• _Entries taken from a collection_:

----------------

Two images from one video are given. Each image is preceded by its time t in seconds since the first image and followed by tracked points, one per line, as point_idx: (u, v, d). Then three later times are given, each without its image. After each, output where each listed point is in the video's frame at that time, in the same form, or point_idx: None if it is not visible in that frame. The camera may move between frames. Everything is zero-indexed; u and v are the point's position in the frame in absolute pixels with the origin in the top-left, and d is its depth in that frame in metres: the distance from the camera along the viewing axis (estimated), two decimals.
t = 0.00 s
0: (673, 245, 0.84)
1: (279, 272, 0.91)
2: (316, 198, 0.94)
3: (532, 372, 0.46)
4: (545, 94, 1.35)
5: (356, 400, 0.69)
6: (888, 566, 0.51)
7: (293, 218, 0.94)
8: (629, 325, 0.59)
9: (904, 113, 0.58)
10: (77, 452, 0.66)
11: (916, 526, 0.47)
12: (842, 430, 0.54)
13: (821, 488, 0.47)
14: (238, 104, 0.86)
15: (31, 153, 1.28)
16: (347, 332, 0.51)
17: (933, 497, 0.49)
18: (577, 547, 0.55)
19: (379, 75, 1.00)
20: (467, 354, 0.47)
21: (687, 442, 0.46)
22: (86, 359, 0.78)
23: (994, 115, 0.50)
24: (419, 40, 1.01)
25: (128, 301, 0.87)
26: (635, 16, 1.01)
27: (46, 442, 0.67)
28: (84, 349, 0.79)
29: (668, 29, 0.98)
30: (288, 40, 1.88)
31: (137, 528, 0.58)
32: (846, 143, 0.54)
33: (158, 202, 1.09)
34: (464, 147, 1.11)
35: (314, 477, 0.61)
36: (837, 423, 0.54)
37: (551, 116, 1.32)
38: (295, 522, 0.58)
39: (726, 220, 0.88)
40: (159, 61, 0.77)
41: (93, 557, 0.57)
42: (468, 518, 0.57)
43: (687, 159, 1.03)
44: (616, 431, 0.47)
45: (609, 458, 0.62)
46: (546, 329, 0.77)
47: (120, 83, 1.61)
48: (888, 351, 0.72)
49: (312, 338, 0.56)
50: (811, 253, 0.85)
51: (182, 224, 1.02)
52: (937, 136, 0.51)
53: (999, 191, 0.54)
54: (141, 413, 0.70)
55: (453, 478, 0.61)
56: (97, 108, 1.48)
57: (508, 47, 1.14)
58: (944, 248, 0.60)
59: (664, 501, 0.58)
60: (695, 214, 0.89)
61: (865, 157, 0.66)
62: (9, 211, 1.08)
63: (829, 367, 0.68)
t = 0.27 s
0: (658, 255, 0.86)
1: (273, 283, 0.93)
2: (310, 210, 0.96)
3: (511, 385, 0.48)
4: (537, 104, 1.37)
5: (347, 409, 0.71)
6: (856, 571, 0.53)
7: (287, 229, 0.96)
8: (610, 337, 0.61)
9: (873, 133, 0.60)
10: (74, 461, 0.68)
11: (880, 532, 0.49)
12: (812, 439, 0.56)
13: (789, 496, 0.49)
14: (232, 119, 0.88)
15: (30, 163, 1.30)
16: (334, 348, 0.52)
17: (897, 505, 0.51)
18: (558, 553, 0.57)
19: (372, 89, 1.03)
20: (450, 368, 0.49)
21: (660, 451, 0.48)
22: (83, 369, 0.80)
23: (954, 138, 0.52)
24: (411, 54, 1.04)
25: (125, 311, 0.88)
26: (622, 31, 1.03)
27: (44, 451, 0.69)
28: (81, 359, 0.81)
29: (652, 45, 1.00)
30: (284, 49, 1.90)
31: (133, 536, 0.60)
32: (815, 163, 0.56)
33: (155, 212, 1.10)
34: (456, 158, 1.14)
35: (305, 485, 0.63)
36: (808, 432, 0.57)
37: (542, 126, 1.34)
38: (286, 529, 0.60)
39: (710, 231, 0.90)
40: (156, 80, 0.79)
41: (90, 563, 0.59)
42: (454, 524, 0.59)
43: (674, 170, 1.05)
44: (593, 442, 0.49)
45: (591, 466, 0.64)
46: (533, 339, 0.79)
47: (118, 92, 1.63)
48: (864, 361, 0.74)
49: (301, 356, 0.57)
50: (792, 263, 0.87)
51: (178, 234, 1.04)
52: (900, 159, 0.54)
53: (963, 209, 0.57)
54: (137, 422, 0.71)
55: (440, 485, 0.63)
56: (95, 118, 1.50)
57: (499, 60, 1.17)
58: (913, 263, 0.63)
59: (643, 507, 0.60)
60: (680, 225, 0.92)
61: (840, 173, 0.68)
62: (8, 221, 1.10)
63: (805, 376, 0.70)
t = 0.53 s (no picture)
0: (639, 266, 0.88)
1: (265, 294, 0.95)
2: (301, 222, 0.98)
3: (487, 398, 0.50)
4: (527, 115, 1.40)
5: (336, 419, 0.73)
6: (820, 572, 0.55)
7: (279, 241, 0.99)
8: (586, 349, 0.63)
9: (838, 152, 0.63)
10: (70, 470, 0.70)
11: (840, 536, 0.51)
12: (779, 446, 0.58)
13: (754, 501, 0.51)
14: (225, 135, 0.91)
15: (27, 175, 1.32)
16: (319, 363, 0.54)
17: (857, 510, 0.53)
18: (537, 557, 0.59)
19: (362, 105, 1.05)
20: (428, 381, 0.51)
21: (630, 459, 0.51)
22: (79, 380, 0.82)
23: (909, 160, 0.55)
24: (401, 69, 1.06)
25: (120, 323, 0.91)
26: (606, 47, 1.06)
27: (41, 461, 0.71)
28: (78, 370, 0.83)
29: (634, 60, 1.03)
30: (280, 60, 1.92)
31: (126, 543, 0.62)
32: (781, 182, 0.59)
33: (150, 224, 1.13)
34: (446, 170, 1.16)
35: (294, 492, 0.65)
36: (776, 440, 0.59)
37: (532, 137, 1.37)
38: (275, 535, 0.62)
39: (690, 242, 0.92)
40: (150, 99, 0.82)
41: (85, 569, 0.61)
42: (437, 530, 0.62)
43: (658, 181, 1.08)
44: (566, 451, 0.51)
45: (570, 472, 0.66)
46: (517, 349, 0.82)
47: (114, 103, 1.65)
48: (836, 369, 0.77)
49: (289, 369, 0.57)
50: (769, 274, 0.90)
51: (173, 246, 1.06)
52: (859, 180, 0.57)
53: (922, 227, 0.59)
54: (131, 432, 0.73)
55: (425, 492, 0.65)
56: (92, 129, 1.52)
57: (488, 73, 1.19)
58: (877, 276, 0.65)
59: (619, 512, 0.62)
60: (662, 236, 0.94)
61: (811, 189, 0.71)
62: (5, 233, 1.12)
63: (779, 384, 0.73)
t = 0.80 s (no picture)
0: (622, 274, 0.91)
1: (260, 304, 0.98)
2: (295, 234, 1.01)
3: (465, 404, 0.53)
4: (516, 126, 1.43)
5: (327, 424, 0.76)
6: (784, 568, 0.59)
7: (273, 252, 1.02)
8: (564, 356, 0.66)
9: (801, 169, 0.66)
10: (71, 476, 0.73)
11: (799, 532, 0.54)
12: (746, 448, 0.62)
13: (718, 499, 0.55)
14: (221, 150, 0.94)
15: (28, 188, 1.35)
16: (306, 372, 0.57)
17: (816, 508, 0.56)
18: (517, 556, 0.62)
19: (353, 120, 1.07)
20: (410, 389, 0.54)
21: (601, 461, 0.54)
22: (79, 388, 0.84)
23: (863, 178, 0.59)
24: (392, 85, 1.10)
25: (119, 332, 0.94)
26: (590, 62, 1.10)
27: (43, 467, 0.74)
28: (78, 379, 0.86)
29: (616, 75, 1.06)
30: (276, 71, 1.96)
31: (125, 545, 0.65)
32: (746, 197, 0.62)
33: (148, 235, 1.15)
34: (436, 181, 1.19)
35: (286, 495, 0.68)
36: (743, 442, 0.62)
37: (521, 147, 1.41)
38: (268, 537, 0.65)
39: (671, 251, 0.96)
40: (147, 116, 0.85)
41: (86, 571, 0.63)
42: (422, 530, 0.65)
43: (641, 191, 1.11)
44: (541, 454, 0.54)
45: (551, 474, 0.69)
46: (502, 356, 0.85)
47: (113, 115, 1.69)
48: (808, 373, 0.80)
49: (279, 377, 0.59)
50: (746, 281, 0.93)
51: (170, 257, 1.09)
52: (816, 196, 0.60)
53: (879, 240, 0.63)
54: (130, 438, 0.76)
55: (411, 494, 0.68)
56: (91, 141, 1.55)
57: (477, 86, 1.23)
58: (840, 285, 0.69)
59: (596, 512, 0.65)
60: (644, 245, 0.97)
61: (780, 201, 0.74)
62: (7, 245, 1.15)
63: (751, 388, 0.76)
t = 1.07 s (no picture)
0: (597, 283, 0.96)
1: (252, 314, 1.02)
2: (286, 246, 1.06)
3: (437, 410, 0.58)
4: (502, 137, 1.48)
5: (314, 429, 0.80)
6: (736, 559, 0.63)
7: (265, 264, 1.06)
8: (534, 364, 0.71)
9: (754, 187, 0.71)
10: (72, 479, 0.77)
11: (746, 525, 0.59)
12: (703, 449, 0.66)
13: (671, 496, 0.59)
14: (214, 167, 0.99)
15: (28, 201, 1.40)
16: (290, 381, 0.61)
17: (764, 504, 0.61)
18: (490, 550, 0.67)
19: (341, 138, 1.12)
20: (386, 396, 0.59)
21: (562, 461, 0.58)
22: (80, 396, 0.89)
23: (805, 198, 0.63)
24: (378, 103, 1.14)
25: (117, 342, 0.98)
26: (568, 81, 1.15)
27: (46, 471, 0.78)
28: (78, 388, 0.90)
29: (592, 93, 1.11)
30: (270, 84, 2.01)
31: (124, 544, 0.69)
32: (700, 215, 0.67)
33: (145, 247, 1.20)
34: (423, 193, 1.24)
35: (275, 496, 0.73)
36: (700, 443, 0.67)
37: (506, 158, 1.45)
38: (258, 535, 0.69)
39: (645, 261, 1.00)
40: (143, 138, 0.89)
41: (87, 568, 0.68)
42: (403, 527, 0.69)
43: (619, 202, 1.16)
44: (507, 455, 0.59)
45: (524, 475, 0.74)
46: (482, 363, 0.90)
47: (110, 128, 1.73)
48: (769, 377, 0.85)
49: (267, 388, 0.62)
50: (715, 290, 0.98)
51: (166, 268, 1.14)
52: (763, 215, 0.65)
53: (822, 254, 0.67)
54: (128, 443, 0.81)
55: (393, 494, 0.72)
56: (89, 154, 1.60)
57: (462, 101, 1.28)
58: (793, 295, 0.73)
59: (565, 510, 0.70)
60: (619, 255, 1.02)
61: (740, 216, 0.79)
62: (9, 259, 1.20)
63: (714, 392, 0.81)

----------------

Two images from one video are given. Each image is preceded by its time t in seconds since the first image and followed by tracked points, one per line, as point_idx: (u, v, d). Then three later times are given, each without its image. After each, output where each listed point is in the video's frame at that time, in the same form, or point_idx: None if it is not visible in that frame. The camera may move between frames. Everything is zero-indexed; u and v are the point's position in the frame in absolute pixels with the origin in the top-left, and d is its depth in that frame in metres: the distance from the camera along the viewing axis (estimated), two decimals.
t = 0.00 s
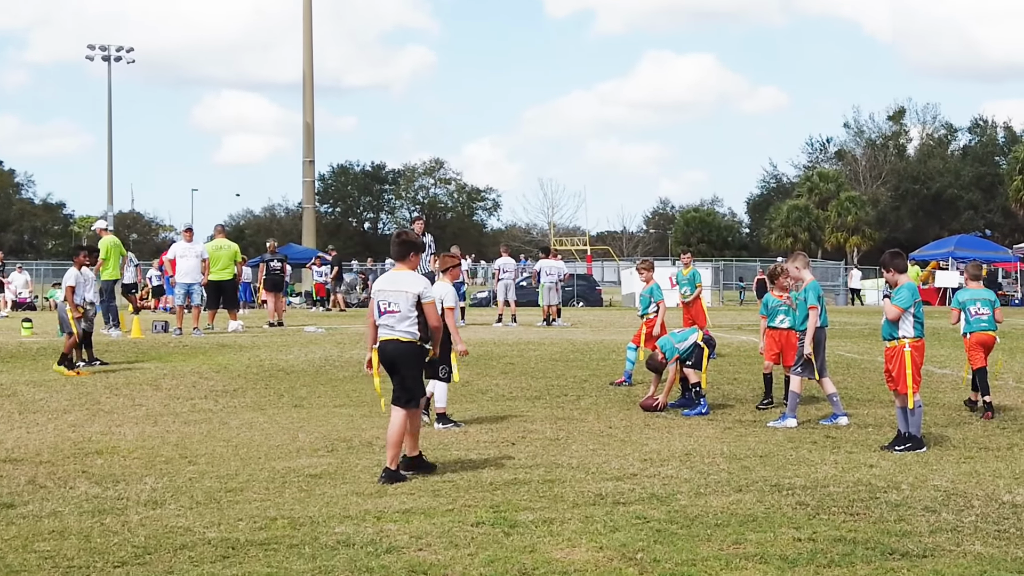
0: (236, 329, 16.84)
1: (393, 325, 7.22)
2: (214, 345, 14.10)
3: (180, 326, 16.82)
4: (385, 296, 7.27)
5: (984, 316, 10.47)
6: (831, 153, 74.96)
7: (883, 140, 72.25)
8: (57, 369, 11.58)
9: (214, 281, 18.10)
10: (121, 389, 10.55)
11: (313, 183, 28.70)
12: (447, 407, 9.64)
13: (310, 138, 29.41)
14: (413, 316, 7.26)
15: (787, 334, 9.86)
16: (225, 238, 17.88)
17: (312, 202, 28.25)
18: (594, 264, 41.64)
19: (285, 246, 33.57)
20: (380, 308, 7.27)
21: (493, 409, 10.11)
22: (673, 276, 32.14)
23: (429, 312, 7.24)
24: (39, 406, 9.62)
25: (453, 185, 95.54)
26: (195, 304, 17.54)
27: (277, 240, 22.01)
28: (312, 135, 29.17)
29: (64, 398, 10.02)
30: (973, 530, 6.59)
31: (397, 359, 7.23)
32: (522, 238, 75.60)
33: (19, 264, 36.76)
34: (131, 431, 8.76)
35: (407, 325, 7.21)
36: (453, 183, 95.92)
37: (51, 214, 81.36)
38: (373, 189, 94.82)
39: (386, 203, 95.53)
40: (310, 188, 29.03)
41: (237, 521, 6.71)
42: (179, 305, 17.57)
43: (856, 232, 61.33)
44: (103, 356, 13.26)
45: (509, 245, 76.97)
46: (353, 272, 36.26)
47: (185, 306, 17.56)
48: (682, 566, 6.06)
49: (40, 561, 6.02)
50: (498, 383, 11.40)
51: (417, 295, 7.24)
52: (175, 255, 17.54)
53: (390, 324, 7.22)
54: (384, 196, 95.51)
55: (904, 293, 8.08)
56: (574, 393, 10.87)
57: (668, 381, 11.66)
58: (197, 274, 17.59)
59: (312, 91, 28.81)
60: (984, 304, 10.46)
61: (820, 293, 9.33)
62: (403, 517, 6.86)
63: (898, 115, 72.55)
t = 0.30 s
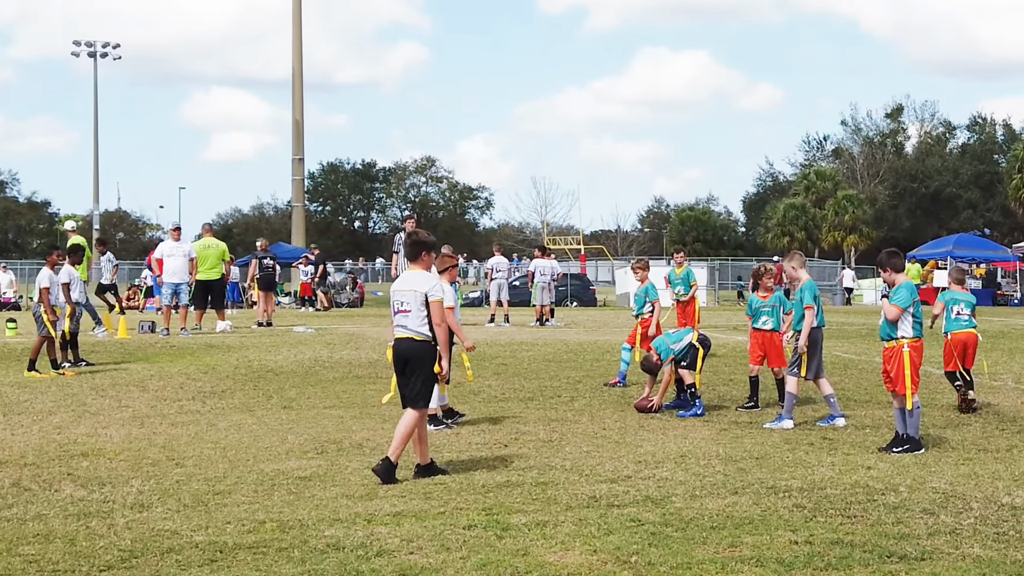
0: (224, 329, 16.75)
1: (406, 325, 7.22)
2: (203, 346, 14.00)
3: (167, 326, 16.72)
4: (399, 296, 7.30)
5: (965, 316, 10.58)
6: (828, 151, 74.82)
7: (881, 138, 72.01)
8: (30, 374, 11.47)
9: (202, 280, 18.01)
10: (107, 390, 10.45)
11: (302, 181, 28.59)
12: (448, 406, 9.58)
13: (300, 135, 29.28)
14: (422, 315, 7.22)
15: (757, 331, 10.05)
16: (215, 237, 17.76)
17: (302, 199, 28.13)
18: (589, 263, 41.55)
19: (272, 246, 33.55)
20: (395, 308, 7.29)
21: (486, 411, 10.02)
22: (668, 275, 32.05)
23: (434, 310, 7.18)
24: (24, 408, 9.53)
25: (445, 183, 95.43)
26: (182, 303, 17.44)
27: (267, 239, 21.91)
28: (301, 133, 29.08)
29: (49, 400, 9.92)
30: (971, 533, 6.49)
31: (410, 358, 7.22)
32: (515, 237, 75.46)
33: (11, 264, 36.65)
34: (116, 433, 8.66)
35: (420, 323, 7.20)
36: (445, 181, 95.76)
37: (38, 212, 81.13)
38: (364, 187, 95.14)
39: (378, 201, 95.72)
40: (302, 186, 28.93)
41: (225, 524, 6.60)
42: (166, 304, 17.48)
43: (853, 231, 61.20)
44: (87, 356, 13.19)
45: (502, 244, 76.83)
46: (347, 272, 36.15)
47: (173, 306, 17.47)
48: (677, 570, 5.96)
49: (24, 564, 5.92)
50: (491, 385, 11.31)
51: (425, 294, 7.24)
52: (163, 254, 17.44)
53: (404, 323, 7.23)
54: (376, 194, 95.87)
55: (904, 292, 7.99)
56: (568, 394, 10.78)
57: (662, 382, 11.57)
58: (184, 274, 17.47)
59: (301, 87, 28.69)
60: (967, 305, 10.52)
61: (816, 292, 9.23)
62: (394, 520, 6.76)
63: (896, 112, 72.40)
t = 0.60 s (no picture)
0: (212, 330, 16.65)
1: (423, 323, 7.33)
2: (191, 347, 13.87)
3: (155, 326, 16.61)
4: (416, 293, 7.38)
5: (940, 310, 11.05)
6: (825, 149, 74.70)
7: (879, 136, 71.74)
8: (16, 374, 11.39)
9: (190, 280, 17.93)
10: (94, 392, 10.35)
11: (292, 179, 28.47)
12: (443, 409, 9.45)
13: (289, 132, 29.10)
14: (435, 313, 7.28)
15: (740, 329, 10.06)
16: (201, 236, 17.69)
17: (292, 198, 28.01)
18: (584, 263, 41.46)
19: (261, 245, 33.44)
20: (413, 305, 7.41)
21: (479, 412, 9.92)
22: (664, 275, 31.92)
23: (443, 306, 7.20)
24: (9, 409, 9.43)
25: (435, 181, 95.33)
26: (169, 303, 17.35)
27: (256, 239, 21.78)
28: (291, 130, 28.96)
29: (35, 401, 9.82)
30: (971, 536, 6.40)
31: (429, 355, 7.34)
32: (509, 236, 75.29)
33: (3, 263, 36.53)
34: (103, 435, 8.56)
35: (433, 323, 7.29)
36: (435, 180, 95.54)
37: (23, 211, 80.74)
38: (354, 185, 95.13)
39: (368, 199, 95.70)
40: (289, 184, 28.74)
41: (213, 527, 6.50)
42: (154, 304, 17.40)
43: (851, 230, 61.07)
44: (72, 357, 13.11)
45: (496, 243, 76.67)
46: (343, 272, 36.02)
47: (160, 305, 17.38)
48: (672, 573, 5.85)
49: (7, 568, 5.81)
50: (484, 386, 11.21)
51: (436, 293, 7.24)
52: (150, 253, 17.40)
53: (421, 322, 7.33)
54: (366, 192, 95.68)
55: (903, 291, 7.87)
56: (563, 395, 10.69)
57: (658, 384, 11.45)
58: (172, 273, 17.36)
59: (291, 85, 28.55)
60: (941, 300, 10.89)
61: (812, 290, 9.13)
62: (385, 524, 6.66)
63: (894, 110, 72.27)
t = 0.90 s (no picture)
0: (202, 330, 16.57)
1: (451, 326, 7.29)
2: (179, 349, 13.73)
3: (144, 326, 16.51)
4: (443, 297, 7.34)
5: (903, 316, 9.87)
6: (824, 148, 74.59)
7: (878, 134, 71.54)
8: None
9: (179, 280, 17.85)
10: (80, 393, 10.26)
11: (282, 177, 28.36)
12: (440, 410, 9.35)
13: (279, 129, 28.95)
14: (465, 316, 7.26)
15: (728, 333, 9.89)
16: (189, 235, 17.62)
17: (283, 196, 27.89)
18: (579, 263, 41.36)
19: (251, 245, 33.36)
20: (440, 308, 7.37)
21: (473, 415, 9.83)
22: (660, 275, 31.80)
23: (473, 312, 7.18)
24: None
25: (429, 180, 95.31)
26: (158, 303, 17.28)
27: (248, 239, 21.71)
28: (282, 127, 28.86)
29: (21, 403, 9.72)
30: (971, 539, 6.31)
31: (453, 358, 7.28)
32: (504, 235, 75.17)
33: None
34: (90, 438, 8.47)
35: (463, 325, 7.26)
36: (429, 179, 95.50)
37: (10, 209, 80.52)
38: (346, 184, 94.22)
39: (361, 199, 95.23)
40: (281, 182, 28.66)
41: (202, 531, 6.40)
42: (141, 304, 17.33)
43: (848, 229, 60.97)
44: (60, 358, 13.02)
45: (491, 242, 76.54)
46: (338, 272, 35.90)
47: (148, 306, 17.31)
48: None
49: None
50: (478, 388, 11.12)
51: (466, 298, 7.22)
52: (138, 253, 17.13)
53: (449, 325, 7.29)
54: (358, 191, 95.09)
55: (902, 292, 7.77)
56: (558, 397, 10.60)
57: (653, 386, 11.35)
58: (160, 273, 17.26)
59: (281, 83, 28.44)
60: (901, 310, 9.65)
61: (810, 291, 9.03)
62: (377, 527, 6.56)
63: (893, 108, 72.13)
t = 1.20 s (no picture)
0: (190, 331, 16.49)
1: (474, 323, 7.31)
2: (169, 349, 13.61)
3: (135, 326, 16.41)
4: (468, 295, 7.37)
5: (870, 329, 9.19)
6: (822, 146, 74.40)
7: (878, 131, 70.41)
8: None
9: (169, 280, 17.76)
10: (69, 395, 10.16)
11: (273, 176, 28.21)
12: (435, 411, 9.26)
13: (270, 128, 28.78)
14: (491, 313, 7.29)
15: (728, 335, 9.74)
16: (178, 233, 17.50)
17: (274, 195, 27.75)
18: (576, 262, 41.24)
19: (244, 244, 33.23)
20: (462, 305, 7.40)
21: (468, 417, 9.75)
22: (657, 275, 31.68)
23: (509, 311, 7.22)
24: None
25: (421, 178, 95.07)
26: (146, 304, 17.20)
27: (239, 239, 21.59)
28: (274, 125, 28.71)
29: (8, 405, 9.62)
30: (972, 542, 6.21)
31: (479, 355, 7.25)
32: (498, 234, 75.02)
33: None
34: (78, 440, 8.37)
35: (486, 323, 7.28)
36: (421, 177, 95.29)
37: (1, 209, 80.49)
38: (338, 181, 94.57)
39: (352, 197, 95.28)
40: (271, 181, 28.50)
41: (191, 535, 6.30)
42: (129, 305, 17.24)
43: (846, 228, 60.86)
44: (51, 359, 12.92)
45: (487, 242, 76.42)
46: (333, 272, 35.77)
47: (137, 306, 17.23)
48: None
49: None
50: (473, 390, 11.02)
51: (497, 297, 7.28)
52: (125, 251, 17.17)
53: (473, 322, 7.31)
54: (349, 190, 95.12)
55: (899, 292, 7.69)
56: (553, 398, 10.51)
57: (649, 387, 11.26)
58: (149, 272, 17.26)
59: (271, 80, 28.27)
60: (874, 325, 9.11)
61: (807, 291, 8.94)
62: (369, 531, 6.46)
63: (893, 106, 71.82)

----------------

• _Action item_:
What do the lines above say from the one containing "4: (443, 297, 7.34)" down to the one containing "45: (491, 242, 76.54)"? Return them exactly, both end lines included, and only them.

• _Result_:
4: (443, 297, 7.34)
5: (903, 316, 9.87)
6: (824, 148, 74.59)
7: (878, 134, 71.54)
8: None
9: (179, 280, 17.85)
10: (80, 393, 10.26)
11: (282, 177, 28.36)
12: (440, 410, 9.35)
13: (279, 129, 28.95)
14: (465, 316, 7.26)
15: (728, 333, 9.89)
16: (189, 235, 17.62)
17: (283, 196, 27.89)
18: (579, 263, 41.36)
19: (251, 245, 33.36)
20: (440, 308, 7.37)
21: (473, 415, 9.83)
22: (660, 275, 31.80)
23: (473, 312, 7.18)
24: None
25: (429, 180, 95.31)
26: (158, 303, 17.28)
27: (248, 239, 21.71)
28: (282, 127, 28.86)
29: (21, 403, 9.72)
30: (971, 539, 6.31)
31: (453, 358, 7.28)
32: (504, 235, 75.17)
33: None
34: (90, 438, 8.47)
35: (463, 325, 7.26)
36: (429, 179, 95.50)
37: (10, 209, 80.52)
38: (346, 184, 94.22)
39: (361, 199, 95.23)
40: (281, 182, 28.66)
41: (202, 531, 6.40)
42: (141, 304, 17.33)
43: (848, 229, 60.97)
44: (60, 358, 13.02)
45: (491, 242, 76.54)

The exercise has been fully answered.